In Kumakōgen, Kamiukena District, Ehime Prefecture, there is the legend that the true identity of the nue is Yorimasa's mother. In the past, in the era when the Taira clan was at its peak, Yorimasa's mother lived in hiding in this place that was her home land, and at a pond called Azoga-ike within a mountains region, she prayed to the guardian dragon of the pond for her son's good fortune in battle and the revival of the Genji (Minamoto clan), and thus the mother's body turned into that of a nue due to this prayer and hatred against the Taira family, and then she flew towards Kyoto. The nue, who represented the mother, upon making the emperor ill, thus had her own son, Yorimasa, accomplish something triumphant by being slayed by him. The nue that was pierced by Yorimasa's arrow then came back to Azoga-ike and became the guardian of the pond, but lost her life due to wounds from the arrow.

==Landmarks==
- Nuezuka (Near Hashin Ashiya Station, at Matsuhama Park, Hyōgo Prefecture)
 The mound where the nue that floated down the river in the Heike Monogatari was buried.
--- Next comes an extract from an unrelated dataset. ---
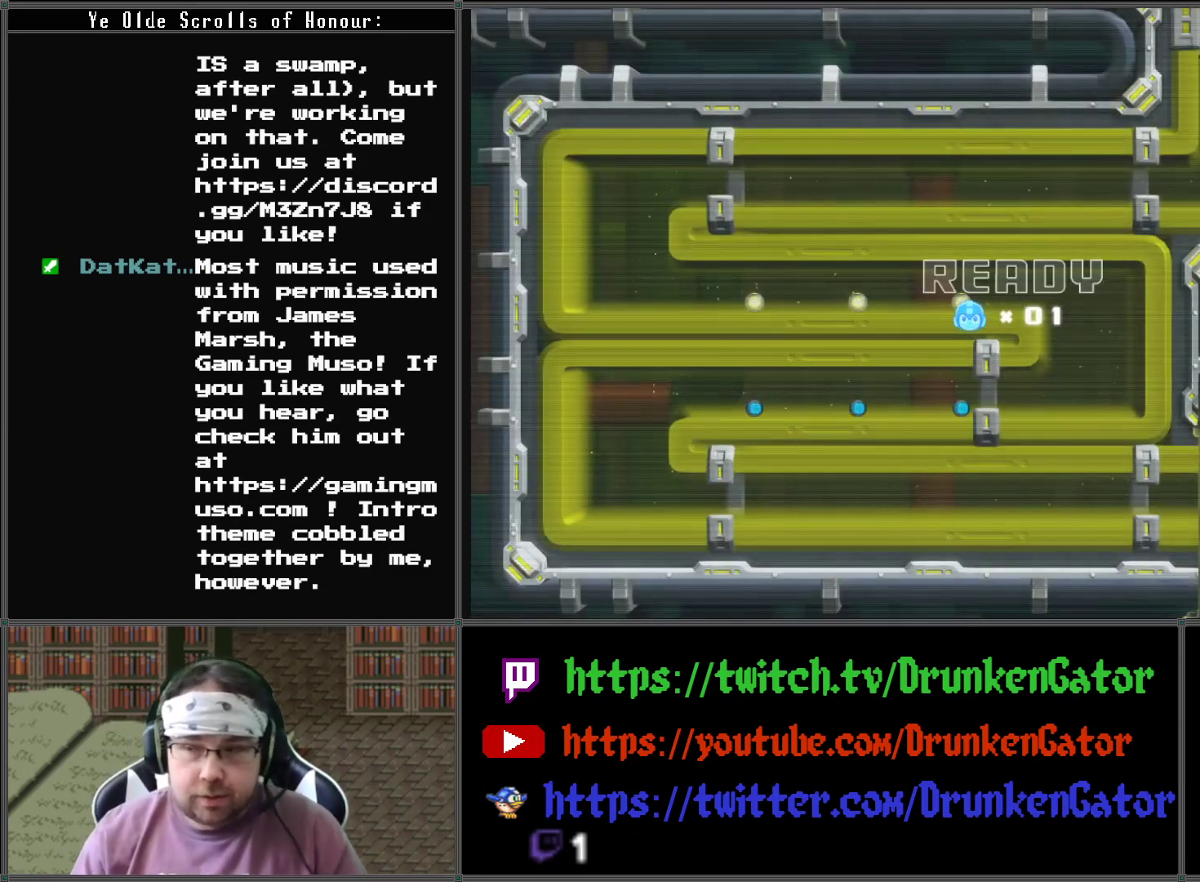
{"buttons": [], "left_stick": "center", "right_stick": "center", "events": []}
The name of a nearby bridge, the Nuezuka-bashi originated from this Nuezuka.
- Nuezuka (Miyakojima-ku, Osaka)
 The mound where the nue that floated down Yado river in the Ashiwakebune was buried. The present mound was, as previously described, repaired in 1870 by Osaka Prefecture, and the small shrine was repaired in 1957 by the locals.
- Nuezuka (Kyoto Prefecture)
 Near the athletic field at Okazaki park. It is unknown how this is related to the legend of how the nue was buried at the Kiyomizu-deru in Kyoto.
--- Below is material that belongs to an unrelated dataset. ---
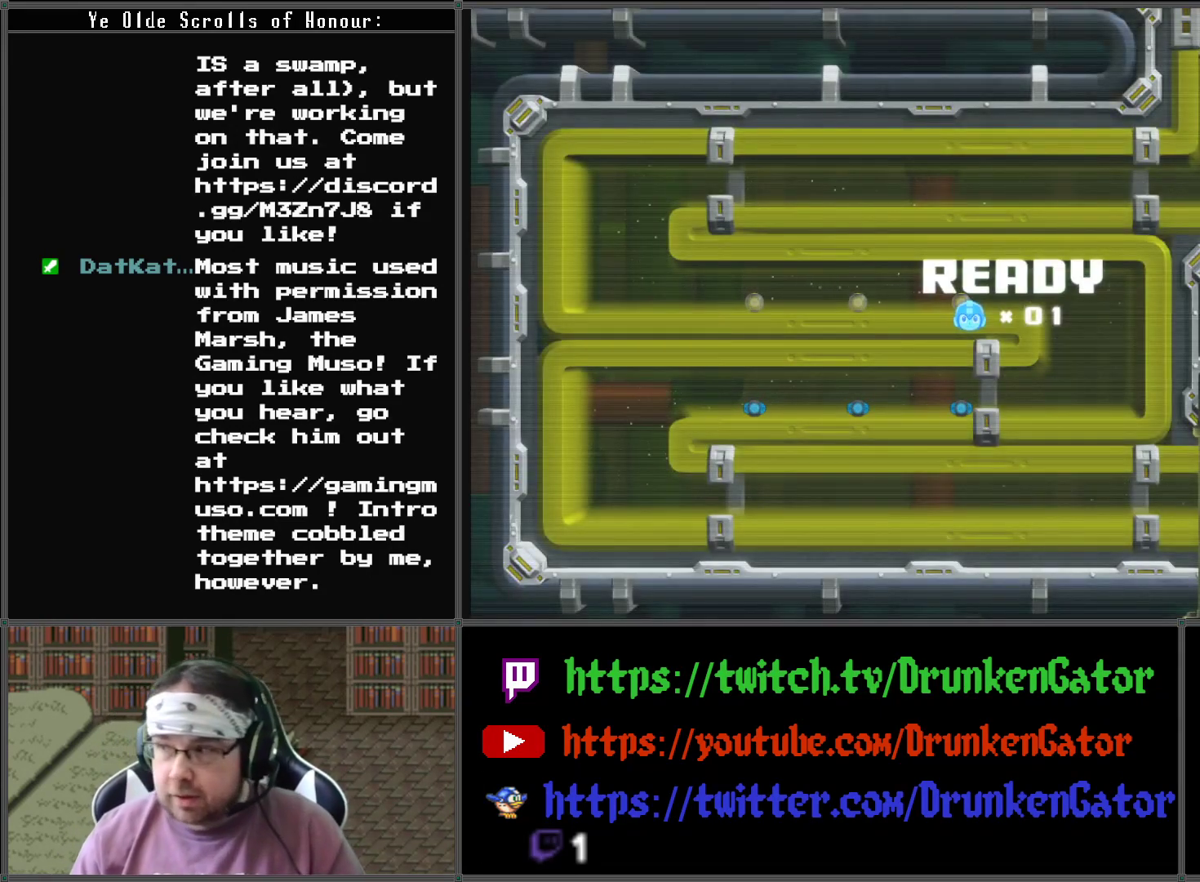
{"buttons": [], "left_stick": "center", "right_stick": "center", "events": []}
- Nue pond (Kyoto Prefecture)
 A pond at Nijō park, Chikara Town, Kamigyō-ku to the northwest of Nijō Castle. It is said that in this pond Yorimasa washed the blood-smeared arrow that went through the nue and killed it. Presently, the remains of this pond has been remodeled into a water garden.
- Shinmei-jinja
 Shimogyō-ku, Kyoto. It is said that Yorimasa made a prayer here before killing the nue and subsequently donated the head of the lethal arrow as thanks. The arrowhead is kept as the treasure of the shrine. A photo is permanently exhibited, with the actual arrowhead shown to the public during an annual festival in September.
- Yane-jizō
 Kameoka, Kyoto Prefecture. When Yorimasa prepared to kill the nue, he offered a prayer to his proctive god, Jizō Bodhisattva. Jizō promptly appeared in his dream and instructed him to make an arrow with the feathers of swans at Mt. Tori in Yada. Related to this legend, Jizō has the appearance of holding an arrowhead, but it is usually not exhibited to the public.
- Chōmyō-ji
 Nishiwaki, Hyōgo Prefecture. This land was originally the territory of Yorimasa. The temple features a statue of Yorimasa killing the nue. The nearby bamboo grove Ya-takeyabu (lit. "arrow bamboo grove") is said to be the place where Yorimasa picked the bamboo used for the lethal arrow.
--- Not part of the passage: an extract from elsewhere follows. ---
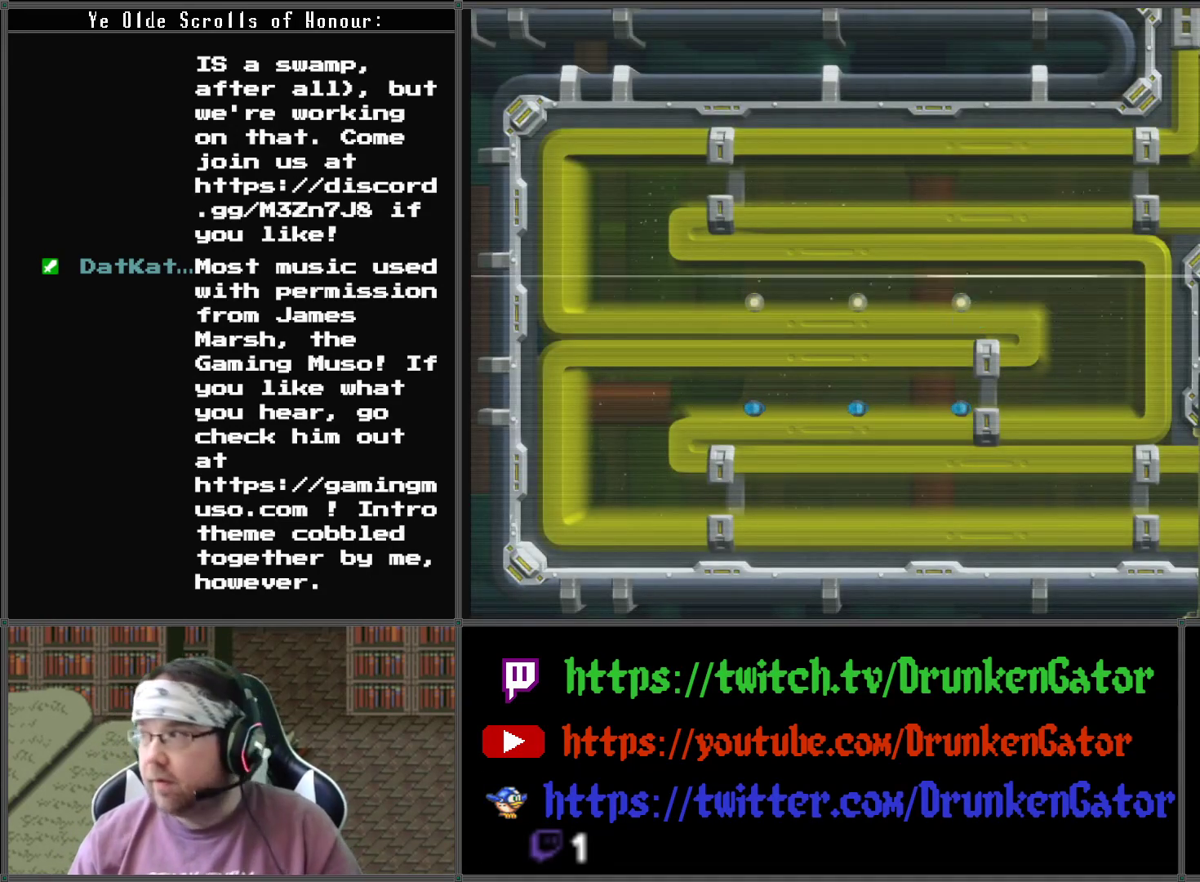
{"buttons": [], "left_stick": "center", "right_stick": "center", "events": []}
Other than these, in Beppu, Ōita Prefecture, it is said that there was a mummy of the nue in a theme park, the "Monster House (Kaibutsu-kan)" at the Hachiman Jigoku (one of the no-longer presently existing hot springs at the Hells of Beppu), and it was also said to be a precious treasure without parallel, but this theme park no longer presently exists, and the mummy's present whereabouts are unclear.